WH Staff Isn't the Problem

Matthew Yglesias explains why a White House staff shake up won't solve this administration's problems on vox.com.

In keeping with his background as a showman, publicity maven, and entertainer, Trump has been a consistently fascinating story, starting from the moment he descended the escalators at Trump Tower to denounce Mexican immigrants as murderers and rapists and continuing through to the surprise launch of cruise missiles at a Syrian airbase.
Like the successful reality TV host he is, he’s always kept the drama turned up high. That’s how he managed to burn through an unprecedented number of campaign managers, while firing a national security adviser, and perhaps a chief of staff, within his first 100 days.
But while the entertainment value of the Trump presidency has been consistently high, the governance value has been consistently low. Which is why, traditionally, America has hired presidents with previous experience in the field of government.
The constant staff merry-go-round reflects the fact that Trump himself is bad at his job. He is impulsive, uninformed, and while often disengaged from the details of things, he’s also unwilling to relinquish control and delegate authority in a clear way.
But the most fundamental problem with the Republican Party legislative agenda has very little to do with Trump.
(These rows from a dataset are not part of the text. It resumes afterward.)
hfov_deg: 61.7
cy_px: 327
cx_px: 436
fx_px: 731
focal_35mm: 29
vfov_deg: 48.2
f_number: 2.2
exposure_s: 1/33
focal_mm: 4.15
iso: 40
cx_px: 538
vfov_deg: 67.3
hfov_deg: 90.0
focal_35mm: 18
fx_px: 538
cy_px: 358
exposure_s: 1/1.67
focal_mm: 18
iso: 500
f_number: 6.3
House Speaker Paul Ryan constructed an ambitious yet rickety framework that has proven unable to withstand contact with reality. The plan was to:
The basic problem with this scheme, as became clear after the election, was that its first plank — “repeal and delay” of Obamacare — lacked support in the Senate. Ryan acknowledged that this was true, but refused to acknowledge that this rendered the edifice he’d built on the foundation of repeal and delay unworkable. Instead, he decided to plunge ahead with a repeal-and-replace scheme that had to operate on the same aggressive timetable as the initial plan for a clean repeal vote, and that had to serve the same tax-cutting purposes.
Trump, it is true, arguably erred in agreeing to go along with this doomed effort. But Mitch McConnell went along with it too, and on some level there’s simply nothing people in other branches can do about a runaway House speaker. To the extent that Trump intervened in this debate in a relevant way, it was to break the news to the House that repeal and delay was dead in the Senate and they shouldn’t bother with it — an insight that was both substantively and strategically correct.
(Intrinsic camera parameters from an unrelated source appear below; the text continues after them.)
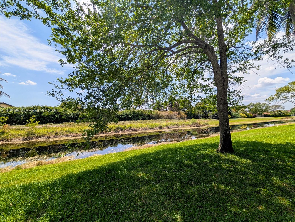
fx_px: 102
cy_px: 111
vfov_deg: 94.6
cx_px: 148
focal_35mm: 12
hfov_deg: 110.5
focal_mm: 2.02
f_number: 1.7
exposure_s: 1/3663
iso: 55
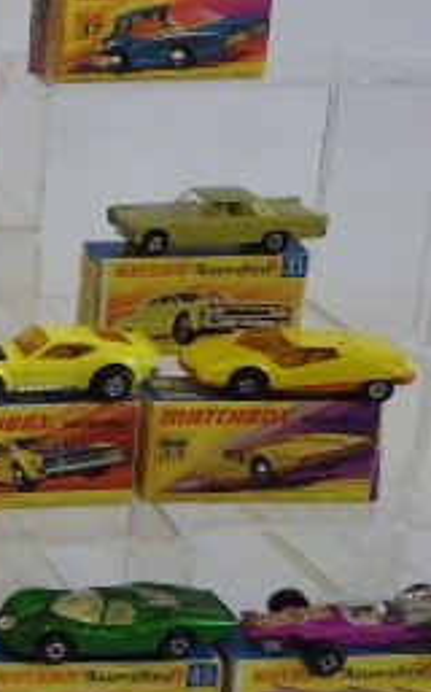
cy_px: 320
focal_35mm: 74
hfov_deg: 15.2
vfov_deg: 27.9
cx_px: -342
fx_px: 1395
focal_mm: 5
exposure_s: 1/45
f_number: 3.5
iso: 200
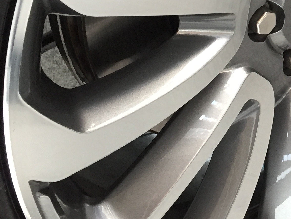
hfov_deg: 22.2
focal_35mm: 82
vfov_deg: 17.7
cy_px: 19
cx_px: 341
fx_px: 689
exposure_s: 1/33
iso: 80
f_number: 2.2
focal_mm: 4.15
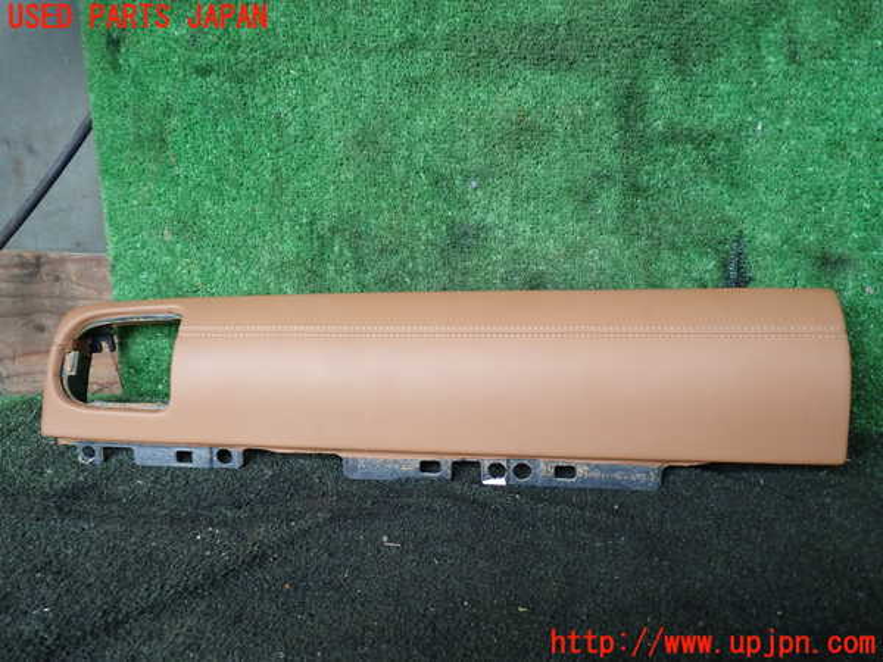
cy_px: 331
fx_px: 765
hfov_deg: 60.0
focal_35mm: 30
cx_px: 442
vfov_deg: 46.8
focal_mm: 5.4
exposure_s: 1/80
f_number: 2.3
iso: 100
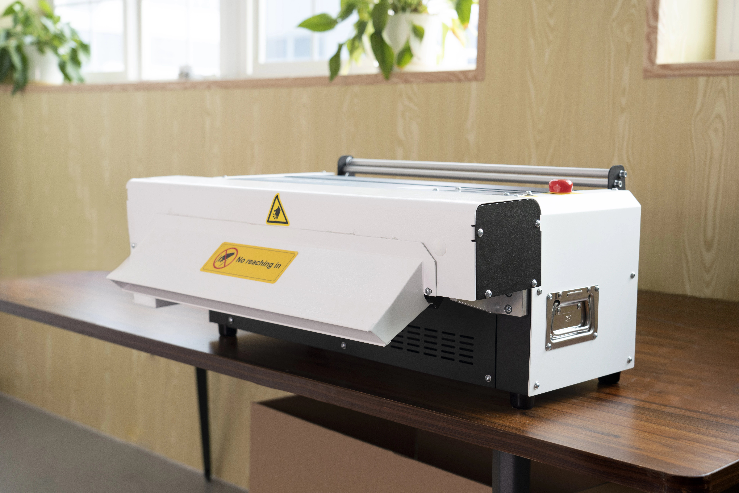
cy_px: 246
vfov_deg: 27.5
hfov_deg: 40.3
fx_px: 1006
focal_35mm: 49
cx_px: 370
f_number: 5.6
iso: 640
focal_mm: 49
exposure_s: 1/100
There’s no doubt that a certain number of amateur-hour antics emanating from the White House have exacerbated the GOP’s governing troubles. The fact that neither Bannon nor Priebus has any relevant background in executive branch management surely isn’t helping here. But, fundamentally, when you elect an amateur president, you get an amateur-hour White House. Trump himself could step aside in favor of Mike Pence, a former governor of an actual state and a veteran Congress member, who would conduct himself in a professional manner. But short of that, there’s not much one can really do here.
Meanwhile, Pence or anyone else in the job would struggle with the Republican legislative agenda for the fundamental reason that it doesn’t make sense.
The Affordable Care Act promised to provide Americans with universal, comprehensive health insurance coverage. It brought us a lot closer to that goal, but it also fell short in a variety of ways. Republican spent years tapping into public frustration with the ways it fell short to drive anger at the law. But from day one, they have proposed replacing it with measures that would move us further from what voters want — covering fewer people, raising deductibles, making insurance less useful to the sick — rather than closer, in order to pursue a policy agenda of tax cuts on the rich that isn’t even popular among rank-and-file GOP voters.
This bait-and-switch agenda is reasonably clever if you accept the key premise that Republicans must find some kind of way to advance an unpopular tax-cutting agenda. But it’s objectively difficult to pull off because inability to communicate honestly about what you’re doing undermines internal communication, and because the practical consequences of enacting an agenda that delivers the opposite of what was promised are inherently problematic.
To the extent that Trump has anything to do with these problems, it’s that the intellectual and ideological shambles of modern conservatism made the Republican Party primary process more vulnerable to takeover by a mountebank like Trump than it should have been. But the shambles itself long predates Trump, and fixing it would require something much bigger than a staff shake-up.